Hundertwasser might not be very well known outside Central Europe, but this half-Catholic, half-Jewish Austrian was a visionary when it came to conceptualizing the relationship between humans and their world, and the world and art. Both his paintings and architecture are immensely colorful and full of organically inspired forms. Several of his most prominent architectural works turned previously polluting industrial buildings into eco-friendlier versions of their former selves, such as the Maishima Sludge Center in Japan.
Hundertwasser believed that art must always mirror nature — no straight lines.
Hundertwasser settled in the Bay of Islands area of Northland, New Zealand, in the 1970s, and in 1993, wanted to create an art center in Whangarei. But the politically and aesthetically conservative town rejected his plans, and he died in 2000 without seeing his design come to life. After an often bitter campaign that included a local referendum, the multifaceted art center was given the go-ahead in 2017. And construction on the Hundertwasser Art Centre with Wairau Maori Art Gallery is set for completion in 2020.
Like the artist’s work, the center will be both weird and wonderful. Hundertwasser believed that art must always mirror nature — no straight lines. In his work you’ll find spirals, hand-drawn black-and-white checkerboards, bulbous pillars, onion domes and an iconic New Zealand emblem, the koru (or unfurling silver fern frond). His flagship gallery in Vienna, the KunstHausWien — which perhaps gives the best idea of what the center in Whangarei will be like — has undulating floors, “tree tenants” growing from the building and colorful tiling throughout.
While the interior of the new space has not yet been finalized, visitors can expect to see Maori-inspired details and designs, explains Jenny Hill, manager of Hundertwasser HQ in Whangarei. There will also be about 50 of Hundertwasser’s original artworks on loan from Vienna, along with a separate space to celebrate the artworks of the Maori people of New Zealand, for whom Hundertwasser held a deep respect. The Wairau Maori Art Gallery will be the first curated collection of contemporary Maori art in the world. Major works will be loaned by Auckland Art Gallery and Wellington’s Te Papa, Hill says, and all will be Toi Iho–registered — a globally recognized trademark of quality and authenticity in Maori art. The building will be made with recycled materials as much as possible, reflecting Hundertwasser’s commitment to environmentalism.

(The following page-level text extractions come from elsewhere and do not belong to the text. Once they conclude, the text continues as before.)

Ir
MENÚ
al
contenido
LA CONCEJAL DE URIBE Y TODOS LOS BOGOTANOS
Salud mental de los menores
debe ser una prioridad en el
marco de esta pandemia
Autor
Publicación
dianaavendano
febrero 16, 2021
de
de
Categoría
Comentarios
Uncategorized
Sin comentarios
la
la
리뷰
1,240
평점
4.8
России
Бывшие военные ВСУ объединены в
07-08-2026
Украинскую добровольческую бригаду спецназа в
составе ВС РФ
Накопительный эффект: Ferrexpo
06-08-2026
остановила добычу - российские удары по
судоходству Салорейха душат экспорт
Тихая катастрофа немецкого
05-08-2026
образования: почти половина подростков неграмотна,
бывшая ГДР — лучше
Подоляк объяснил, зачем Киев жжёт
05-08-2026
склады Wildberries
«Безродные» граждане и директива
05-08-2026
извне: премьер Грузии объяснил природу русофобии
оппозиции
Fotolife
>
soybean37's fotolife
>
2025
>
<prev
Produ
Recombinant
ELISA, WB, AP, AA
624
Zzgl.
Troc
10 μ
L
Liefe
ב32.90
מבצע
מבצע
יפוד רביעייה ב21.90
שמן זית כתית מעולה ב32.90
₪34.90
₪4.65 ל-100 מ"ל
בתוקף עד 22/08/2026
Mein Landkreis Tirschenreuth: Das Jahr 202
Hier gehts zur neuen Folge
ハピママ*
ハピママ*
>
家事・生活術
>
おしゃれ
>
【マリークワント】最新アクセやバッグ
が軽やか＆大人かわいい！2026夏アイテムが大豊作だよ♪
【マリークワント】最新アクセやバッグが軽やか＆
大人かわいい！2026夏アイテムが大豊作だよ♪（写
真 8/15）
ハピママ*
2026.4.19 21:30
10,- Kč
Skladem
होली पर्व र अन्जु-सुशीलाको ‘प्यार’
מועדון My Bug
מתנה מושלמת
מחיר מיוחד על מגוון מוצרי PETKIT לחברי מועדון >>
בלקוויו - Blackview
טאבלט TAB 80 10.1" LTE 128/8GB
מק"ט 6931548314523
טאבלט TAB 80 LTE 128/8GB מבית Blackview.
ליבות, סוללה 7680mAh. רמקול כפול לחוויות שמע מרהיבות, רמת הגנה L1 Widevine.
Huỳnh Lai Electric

But travelers passing through Whangarei on the way to Northland’s unparalleled beaches and ancient forests can still get a taste of the museum before 2020. At the Whangarei i-SITE Visitor Information Centre, close to the site of construction, there’s a scale model complete with rooftop garden, golden onion dome and checkered exterior. Just outside, Te Kākano (“the Seed”) is a small decorative lookout structure that was built in 2016 to showcase the skills of local artisans.
This playful but significant gallery is likely to do for Whangarei what Peter Jackson’s Lord of the Rings trilogy did for the country in the early aughts. That is — in a phrase that New Zealanders embrace and scorn in equal measure — put it on the map.